Choosing your Partners
Entrepreneurship is tough – It’s a marathon and not a 100 meters sprint. More often than not you will need partners who will have to help you reach that 26 mile mark. While doing it alone is not easy, incompatible partners can be disastrous for the business. It is critical to choose your co-founders carefully. Two to three co-founders is usually an ideal number and your co-founders should bring complimentary skills. For example - If one is good in sales, then the other should be good at product development. Apart from the skills, the founder team should have a similar risk profile as well as similar ideas of what the dream, and more importantly the path to take to achieve the dream.
Be Prepared for the Tough Times
Before you plan all the resources and logistics needed for your business, please be prepared to cross the hurdles during this journey – long working hours, interactions with demanding customers, and to find and invest in talented human resources. You need to understand completely that entrepreneurship isn't simple and doesn't guarantee success.
Have a Business Plan
Now that you have decided to take the risk, you need to have a business plan. You need to think through a few key aspects – What’s my product offering, how do I differentiate myself from the competition, who is my customer, why will user pay for my product, how much will he pay for my product, what is the cost of my product, what is my sales process and plan.
Apart from the above, you need to set some realistic milestones for yourself such as:
- I will develop a prototype in six months
- Six months to validate the market i.e. get one or two paying customers
- If your plan needs funding, then you should have some funding milestones as well
- Scaling the business to ten paying customers etc.
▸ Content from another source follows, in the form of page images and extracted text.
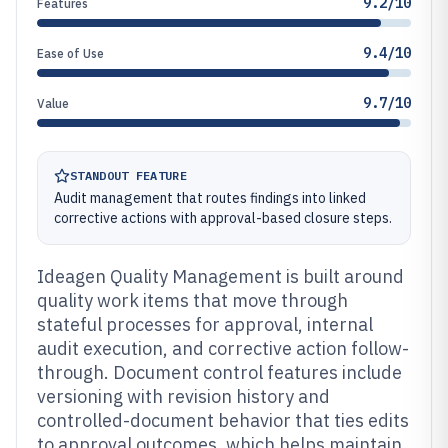
9.2/10
Features
9.4/10
Ease of Use
9.7/10
Value
STANDOUT FEATURE
Audit management that routes findings into linked
corrective actions with approval-based closure steps.
Ideagen Quality Management is built around
quality work items that move through
stateful processes for approval, internal
audit execution, and corrective action follow-
through. Document control features include
versioning with revision history and
controlled-document behavior that ties edits
to approval outcomes, which helps maintain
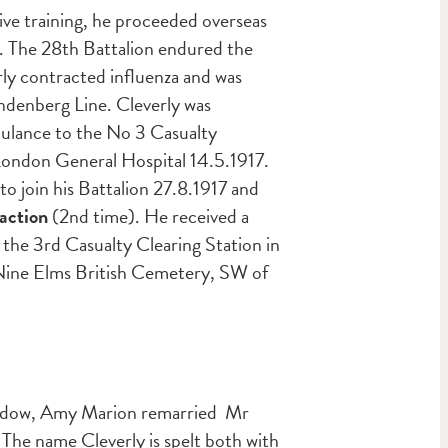
ive training, he proceeded overseas
7. The 28th Battalion endured the
ly contracted influenza and was
indenberg Line. Cleverly was
bulance to the No 3 Casualty
 London General Hospital 14.5.1917.
 join his Battalion 27.8.1917 and
action
(2nd time). He received a
 the 3rd Casualty Clearing Station in
t Nine Elms British Cemetery, SW of
widow, Amy Marion remarried Mr
 The name Cleverly is spelt both with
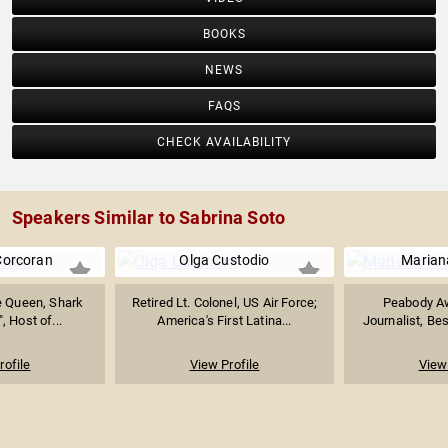
BOOKS
NEWS
FAQS
CHECK AVAILABILITY
Speakers Similar to Sabrina Soto
Corcoran
Olga Custodio
Marian
e Queen, Shark
Retired Lt. Colonel, US Air Force;
Peabody A
, Host of...
America's First Latina...
Journalist, Bes
rofile
View Profile
View 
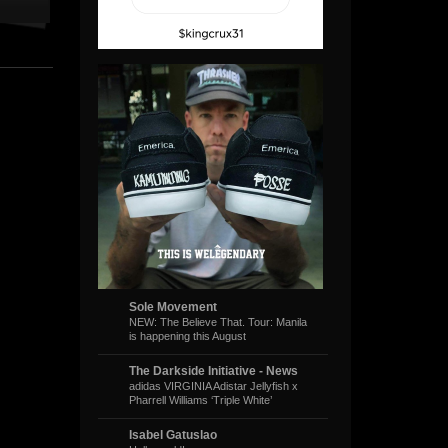
Sole Movement
NEW: The Believe That. Tour: Manila
is happening this August
The Darkside Initiative - News
adidas VIRGINIA Adistar Jellyfish x
Pharrell Williams ‘Triple White’
Isabel Gatuslao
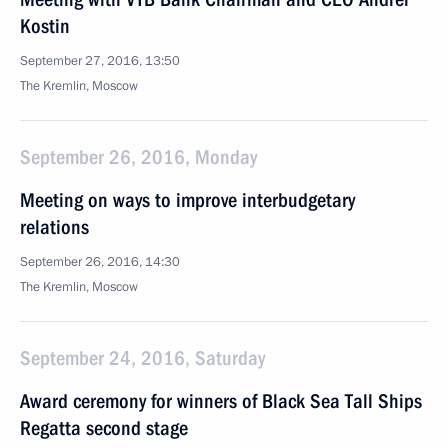
Kostin
September 27, 2016, 13:50
The Kremlin, Moscow
September 26, 2016, Monday
Meeting on ways to improve interbudgetary
relations
September 26, 2016, 14:30
The Kremlin, Moscow
September 24, 2016, Saturday
Award ceremony for winners of Black Sea Tall Ships
Regatta second stage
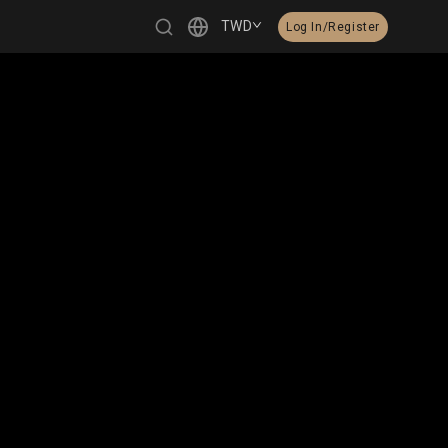
TWD
Log In/Register
繁體中文
English
日本語
한국어
Čeština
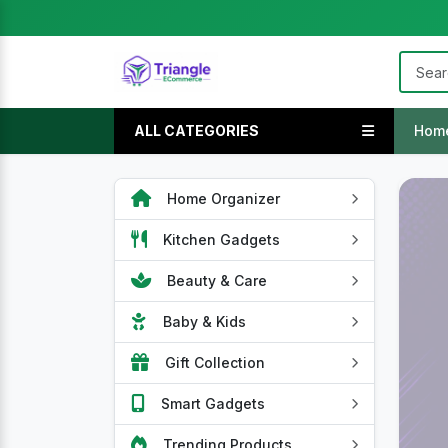
ALL CATEGORIES
Hom
Home Organizer
Kitchen Gadgets
Beauty & Care
Baby & Kids
Gift Collection
Smart Gadgets
Trending Products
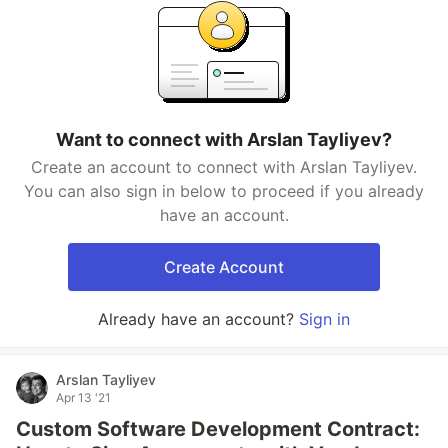
Want to connect with Arslan Tayliyev?
Create an account to connect with Arslan Tayliyev.
You can also sign in below to proceed if you already
have an account.
Create Account
Already have an account?
Sign in
Arslan Tayliyev
Apr 13 '21
Custom Software Development Contract:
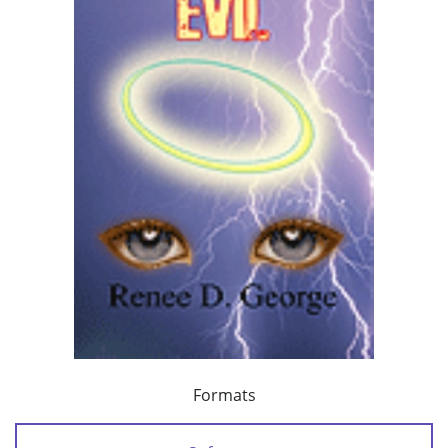
Formats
If you’re not hitting the milestones, you need to figure out why this has not happened and work twice harder to makeup or close the business or move the business another route. For example: If customer validation fails.
You will also need to know the legal and regularity aspects of your business. Get in touch with a good lawyer and a Chartered Accountant to find out all the details before you go head and register your company.
Cash Cash Cash
You should start your business once you have a good network in the corporate world, or you can self-fund or you have ground-breaking ideas which might have higher chances to get VC funded. However, you shouldn’t depend on Angels and Venture Capitalists to finance you right away. This means that your initial customers will mostly be the ones funding your business through their cheques. Therefore, ensure that you conserve your cash and that you build cash inflows from your customers. This is absolutely critical for long term survival of any firm. Infact most Angels and VCs will expect you to have paying customers before they invest in your business. If you get to good cash flows then there are other forms of funding that you can look - Debt funding from banks, other financial institutions etc.
Hire and Nurture the Right Team
You might start alone, but eventually the aim is to build your team. First step is to hire the right team. Look for culture fit when hiring rather than just skills. The initial growth phase is hard and you need to have a team which gels culturally together and also thrive in the uncertainty and chaos that a startup offers. You need to know how to nurture your team. Everyone looks to grow in their career. Develop a good rapport with your team mates; it can be personal but at the same time keep it professional. Give them the opportunity to come up with new ideas and take ownership. Nurture a healthy work culture.
Note from Co-Founders: Every single company situation is unique in its own way. Therefore, not all points mentioned below may be applicable for your specific situation. You should judiciously choose to do what suits best for your situation. These above mentioned tips are personal thoughts.